Os avanços tecnológicos e o paradoxo da inteligência artificial

  • Paulo Monteiro Rosa
  • 9:00

Enquanto o cérebro humano está limitado a cerca de 1500 cm³, o de um humanoide praticamente não conhece limites, graças à capacidade de expansão na ‘nuvem’.

Ao longo da História da Humanidade, a tecnologia sempre contribuiu para a melhoria do bem-estar do ser humano. Apesar de muitas vezes ser injustamente associada ao aumento do desemprego, ela permitiu sempre enormes ganhos em lazer, saúde, educação, conhecimento e, em última análise, felicidade — que deve ser a verdadeira medida do sucesso económico e da maximização do bem-estar do ser humano, objetivo último da ciência económica.

Com a invenção da roda, por exemplo, aqueles que habitualmente carregavam a caça e os frutos silvestres perderam o seu trabalho. No entanto, surgiram novas atividades de maior valor acrescentado, como mais tempo para ensinar as crianças, para o lazer e para as artes.
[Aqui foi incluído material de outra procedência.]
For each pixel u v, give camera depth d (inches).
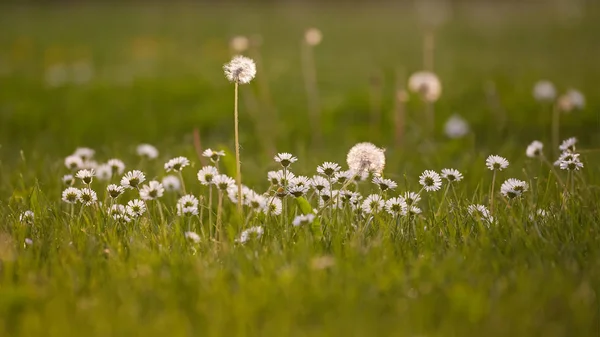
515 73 824.9
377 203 232.4
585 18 1403.8
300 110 584.7
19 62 1003.3
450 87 673.0
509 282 174.7
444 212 239.6
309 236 207.6
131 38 1269.7
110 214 231.5
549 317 156.3
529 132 491.2
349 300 161.8
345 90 714.8
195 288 171.9
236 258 192.7
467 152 397.4
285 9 1881.2
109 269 186.7
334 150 454.0
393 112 535.5
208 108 589.3
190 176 330.3
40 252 202.7
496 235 212.4
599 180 284.7
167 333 148.3
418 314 155.3
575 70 859.4
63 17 1651.1
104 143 489.1
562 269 181.0
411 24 1492.4
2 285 179.2
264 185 338.6
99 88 732.0
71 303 165.2
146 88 721.6
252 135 502.3
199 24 1507.1
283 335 147.5
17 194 277.7
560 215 225.6
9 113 584.7
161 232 219.9
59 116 579.5
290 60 979.3
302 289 167.9
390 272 178.9
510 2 1803.6
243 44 434.0
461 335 148.6
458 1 1878.7
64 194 236.5
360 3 2001.7
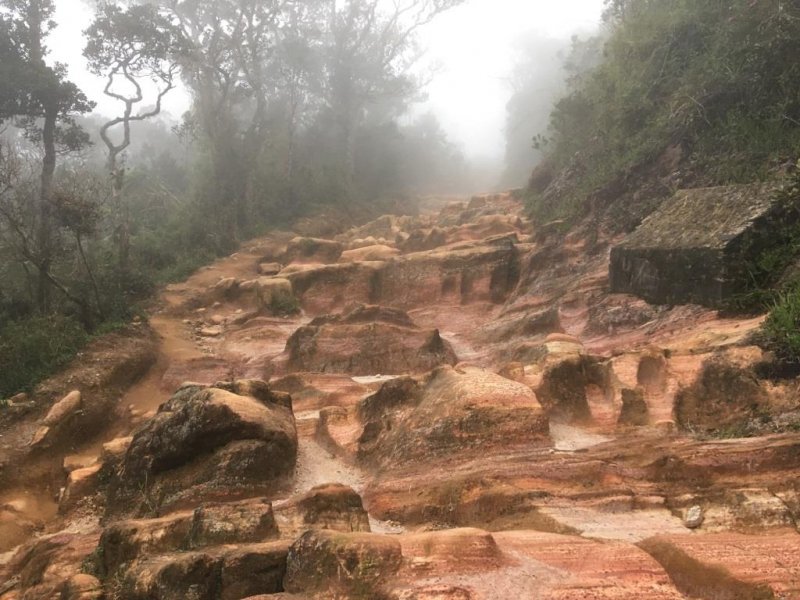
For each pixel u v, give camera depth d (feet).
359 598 13.98
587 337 35.86
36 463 34.09
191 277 69.82
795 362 22.86
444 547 14.94
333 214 108.37
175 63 82.74
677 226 34.71
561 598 13.47
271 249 84.43
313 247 75.20
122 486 26.23
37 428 36.11
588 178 56.03
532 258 49.96
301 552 15.43
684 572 14.51
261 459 24.63
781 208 30.68
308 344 42.27
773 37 41.75
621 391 25.55
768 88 41.93
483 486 20.25
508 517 19.01
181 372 45.19
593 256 45.37
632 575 14.39
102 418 38.83
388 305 56.49
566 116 71.72
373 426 27.63
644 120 53.26
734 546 14.97
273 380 40.27
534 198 69.97
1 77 59.11
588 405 26.73
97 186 65.72
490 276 52.80
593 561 14.92
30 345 42.88
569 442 24.29
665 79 53.11
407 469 23.40
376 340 41.47
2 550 27.09
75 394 37.65
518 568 14.66
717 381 24.17
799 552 14.49
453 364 41.22
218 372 45.32
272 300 57.67
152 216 95.55
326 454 28.73
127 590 17.44
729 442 19.62
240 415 24.73
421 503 21.58
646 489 19.06
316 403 34.65
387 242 75.41
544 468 20.43
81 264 56.85
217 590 16.14
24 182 50.96
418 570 14.38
Cada avanço tecnológico aumenta a eficiência produtiva e liberta o ser humano de tarefas repetitivas, mais físicas ou perigosas, permitindo-lhe dedicar-se cada vez mais à criatividade, à reflexão filosófica e ao prazer de viver a vida.
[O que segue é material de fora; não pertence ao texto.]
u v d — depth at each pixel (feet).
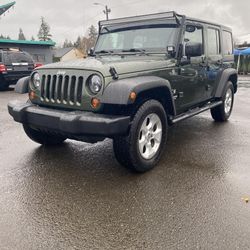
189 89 16.74
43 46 105.29
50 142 16.48
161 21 16.02
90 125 11.51
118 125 11.50
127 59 14.38
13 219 9.66
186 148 16.52
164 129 14.02
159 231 9.02
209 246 8.33
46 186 11.94
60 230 9.10
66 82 12.77
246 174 13.07
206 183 12.19
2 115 25.25
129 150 12.33
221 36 20.66
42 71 13.64
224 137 18.65
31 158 14.94
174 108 14.70
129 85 11.56
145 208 10.31
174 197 11.06
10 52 42.83
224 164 14.20
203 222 9.46
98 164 14.21
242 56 86.84
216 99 21.27
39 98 13.75
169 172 13.29
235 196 11.10
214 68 19.58
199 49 15.06
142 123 12.64
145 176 12.88
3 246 8.38
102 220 9.60
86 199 10.91
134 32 16.74
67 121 11.66
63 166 13.94
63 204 10.58
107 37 17.92
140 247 8.32
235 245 8.36
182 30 15.56
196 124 22.12
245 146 16.87
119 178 12.67
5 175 12.94
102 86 11.78
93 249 8.27
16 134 19.24
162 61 14.39
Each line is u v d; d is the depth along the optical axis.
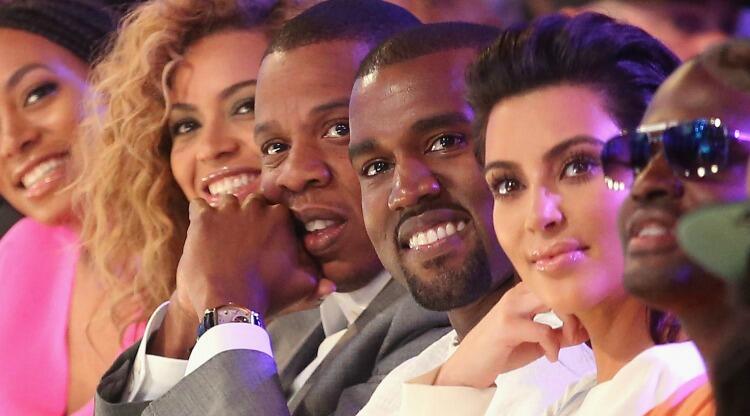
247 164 8.34
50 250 10.25
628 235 4.06
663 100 4.08
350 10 7.43
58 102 10.31
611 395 4.59
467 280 6.10
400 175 6.15
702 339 3.79
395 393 6.42
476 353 5.72
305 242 7.42
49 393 9.73
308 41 7.30
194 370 6.82
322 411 7.36
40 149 10.30
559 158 4.75
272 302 7.38
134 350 8.21
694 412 4.20
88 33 10.45
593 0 6.12
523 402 5.61
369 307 7.52
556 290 4.76
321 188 7.28
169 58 8.63
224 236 7.38
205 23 8.53
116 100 8.92
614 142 4.13
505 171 4.90
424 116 6.11
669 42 5.84
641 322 4.78
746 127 3.95
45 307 9.94
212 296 7.21
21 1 10.35
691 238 3.63
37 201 10.33
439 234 6.12
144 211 8.90
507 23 7.25
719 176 3.95
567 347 5.70
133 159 8.89
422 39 6.32
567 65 4.79
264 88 7.39
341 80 7.20
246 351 6.86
Sempre existiu uma relação positiva entre mais tecnologia e o aumento do bem-estar do Homem. Mas agora, a inteligência artificial ameaça, paradoxalmente, quebrar essa relação. Ou seja, mais inteligência artificial — sobretudo sem regras e sem ética — pode significar, pela primeira vez na História da Humanidade, uma perda real de qualidade de vida ou mesmo, no limite, a extinção da nossa espécie.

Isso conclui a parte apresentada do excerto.